À présent, les documents ne sont plus seulement analysés, mais synthétisés. En effet, le big data s’est transformé en des ensembles de données (dataset) qui permettent de nourrir les réseaux de neurones (NN) des machines qui les vectorisent et qui produisent de nouveaux documents qui sont crédibles, c’est-à-dire qui pourraient appartenir à la même série ouvrant un possible jusqu’alors inimaginable. Cette synthèse marque une transformation essentielle dans la prétention ontologique de l’éthique documentaire. En effet, les documents peuvent être utilisés en tant que données puisqu’ils sont numérisés et perdant leur individualité dans la mesure où ils sont inscrits dans le même langage, ils servent de socle à la production d’autres documents. La synthèse des NN consiste à déléguer aux machines la faculté même de la ressemblance (mimésis), c’est-à-dire l’enchâssement, en suivant toujours la terminologie kantienne, entre l’imagination appréhensive et l’imagination créatrice.

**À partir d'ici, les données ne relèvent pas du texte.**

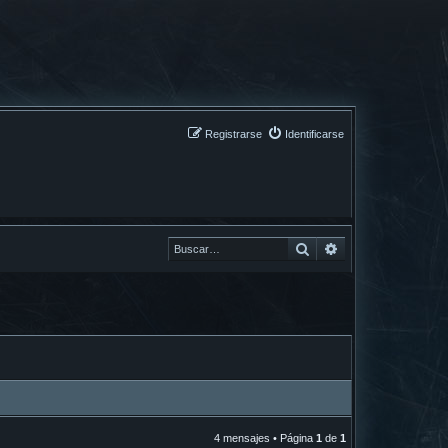
Registrarse
Identificarse
Buscar
Buscar
4 mensajes • Página
1
de
1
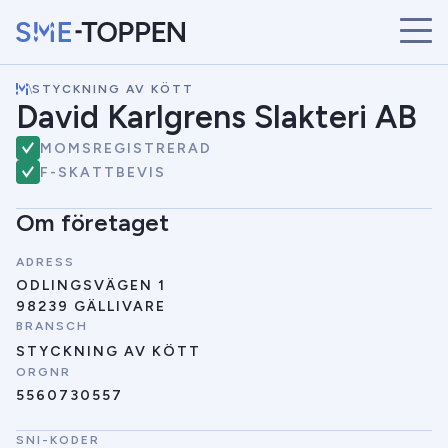
\
STYCKNING AV KÖTT
START
David Karlgrens Slakteri AB
ÅRETS VINNARE
MOMSREGISTRERAD
BRANSCHER
F-SKATTBEVIS
SÖK
NYHETER
Om företaget
ADRESS
ODLINGSVÄGEN 1
98239 GÄLLIVARE
BRANSCH
STYCKNING AV KÖTT
ORGNR
5560730557
SNI-KODER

Dès lors, la question du document change du tout au tout. L’effectif du document est un fond pour produire le possible de la ressemblance qui peut se multiplier de façon autophagique et récursive, car rien n’empêche de réintroduire le résultat d’une synthèse dans un NN afin d’en produire toujours plus. L’automatisation de la ressemblance est un défi lancé aux catégories kantiennes tant elle vient questionner son angle mort, l’imagination transcendantale. Elle donne aussi une signification a posteriori surprenante à la critique de l’image numérique et à sa capacité d’être truquée, car cette image ne s’éloignait alors pas de la vérité et de la réalité, mais entrait plus encore dans sa genèse et dans son principe de différenciation.